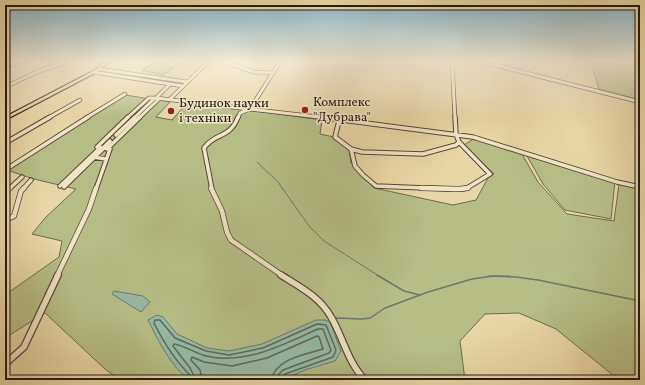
<svg xmlns="http://www.w3.org/2000/svg" width="645" height="385" viewBox="0 0 645 385" font-family="Vollkorn,serif">
  <rect width="100%" height="100%" fill="#e8d7a6"/>
  <filter id="stains"><feTurbulence type="fractalNoise" baseFrequency=".005" numOctaves="4"/><feColorMatrix values="0 0 0 0 .2 0 0 0 0 .09 0 0 0 0 .02 0 0 0 .5 -.17"/></filter>
  <radialGradient id="worn" r=".72"><stop offset=".6" stop-color="#630" stop-opacity="0"/><stop offset="1" stop-color="#630" stop-opacity=".3"/></radialGradient>
  <path fill="#b6be86" stroke="#6d6c4c" d="M155,62H182L163,75L142,70Z
    M591,62H640V100L599,89Z
    M125,95L170,102L156,117L172,120L186,104L208,107L210,105L322,120L320,134L334,137L349,149L351,163L374,188L453,205L476,200L488,178L494,174L464,145L473,139L522,154L538,182L567,214L614,221L619,184L640,189V380H619L556,329L519,313L485,314L460,341L465,380H120L105,369L45,313L5,338V295L59,257L62,241L32,234L46,217L76,189L34,179L7,170Z
    M527,156L615,181L611,219L565,210L543,184Z"/>
  <path fill="#97baa7" stroke="#697a6b" d="M114,291L143,296L150,302L141,312L112,294Z
    M157,315L163,317L177,334L207,348L229,351L262,344L316,320H325L330,322L341,351L335,361L305,370L282,380H190C172,369 157,338 148,320Z"/>
  <g fill="none" stroke-linecap="round" stroke-linejoin="round">
    <path stroke="#5e6a5c" stroke-width="1.5" d="M191,380V376C175,361 164,343 154,323L155,320H160L175,338L206,351L229,355L263,348L317,324L326,325L336,350L333,357L285,374L282,380
      M196,380L190,368L173,346L174,344C185,346 195,353 206,356C246,365 282,345 318,329H323L331,350L329,353L283,370L279,374L277,380
      M202,380L200,370L191,360L192,357L204,362L232,366L267,358L317,336L319,337L323,349C304,355 277,358 271,380"/>
    <path stroke="#697a6b" stroke-width="1" d="M257,162L278,182L309,226L324,241L379,276
      M488,276H510"/>
    <path stroke="#697a6b" stroke-width="1.5" d="M377,275L404,291L420,295
      M335,318L362,319L370,318L385,308L428,292L472,279L493,276L516,277L538,280L640,301"/>
    <g stroke="#554936" stroke-width="4.5">
      <path id="minor-far3" d="M225,62L254,72L273,73
        M280,62L250,109L327,118
        M452,62L455,118
        M483,62L640,102
        M635,62L640,81
        M99,69L187,82
        M93,72L183,86
        M170,84L156,98L248,109
        M5,87L39,71L67,62
        M170,99L208,62
        M48,118L80,100
        M86,118L125,94
        M127,118L149,98H156L158,100L139,118
        M134,118L155,98
        M238,118L240,113L250,109"/>
    </g>
    <g stroke="#554936" stroke-width="5.5">
      <path id="minor-far2" d="M319,117L473,137L617,182L640,187
        M339,121L335,137L351,149L362,152L423,154L456,145L459,142L456,134L455,117
        M116,135L135,117
        M459,142L490,174L467,188L462,189
        M5,143L50,117
        M97,147L128,117
        M103,148L110,141
        M107,149L140,117
        M351,149L355,166L363,175L376,186L449,189
        M93,157L106,159
        M5,170L88,117
        M60,186L100,148
        M64,187L104,148
        M9,189L22,177
        M23,189L31,180
        M96,189L110,149L97,147
        M212,189L204,148C215,132 230,139 238,117"/>
    </g>
    <g stroke="#554936" stroke-width="6">
      <path id="minor-far1" d="M211,188L222,211L227,232L231,240L283,276
        M421,188L459,189L468,188
        M5,192L10,188
        M5,220L14,216L21,191L24,188
        M57,276L89,209L96,188"/>
    </g>
    <g stroke="#554936" stroke-width="8">
      <path id="minor" d="M281,275C300,287 320,297 331,317C343,337 348,363 365,380
        M5,364L24,347L58,275"/>
    </g>
    <g stroke="#241a11" stroke-width="2.5">
      <path id="major" d="M18,62H22L5,69V67Z
        M105,62H109L97,72L5,120V117L95,70Z"/>
    </g>
    <use href="#minor-far3" stroke="#f0e5c5" stroke-width="3"/>
    <use href="#minor-far2" stroke="#f0e5c5" stroke-width="3.5"/>
    <use href="#minor-far1" stroke="#f0e5c5" stroke-width="4.5"/>
    <use href="#minor" stroke="#f0e5c5" stroke-width="5.5"/>
    <use href="#major" fill="#e8d7a6" fill-rule="evenodd"/>
  </g>
  <linearGradient id="sky" x2="0" y2="1"><stop stop-color="#87b6ce"/><stop offset="0.53" stop-color="#f5edd7"/><stop offset="1" stop-color="#f5edd7" stop-opacity="0"/></linearGradient>
  <rect width="645" height="116" fill="url(#sky)"/>
  <g fill="#8f2418" stroke="#f0e5c5" stroke-width="1.5">
    <circle cx="305" cy="110" r="4"/>
    <circle cx="171" cy="111" r="4"/>
  </g>
  <g text-anchor="middle" dominant-baseline="central" stroke-width="3" stroke-linejoin="round" paint-order="stroke">
    <g font-size="13" fill="#241a11" stroke="#f0e5c5" text-anchor="start">
      <text x="313" y="103">Комплекс<tspan x="313" dy="15">"Дубрава"</tspan></text>
      <text x="179" y="104">Будинок науки<tspan x="179" dy="15">і техніки</tspan></text>
    </g>
  </g>
  <rect width="645" height="385" fill="none" stroke="#e8d7a6" stroke-width="20"/>
  <rect x="6" y="6" width="633" height="373" fill="none" stroke="#241a11" stroke-width="2"/>
  <rect x="10" y="10" width="625" height="365" fill="none" stroke="#241a11"/>
  <rect width="100%" height="100%" filter="url(#stains)"/>
  <rect width="100%" height="100%" fill="url(#worn)"/>
</svg>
==*==
> **Problem details**
The expected answer is one number: how many lines above contain "path".

> **Result of the exercise**
10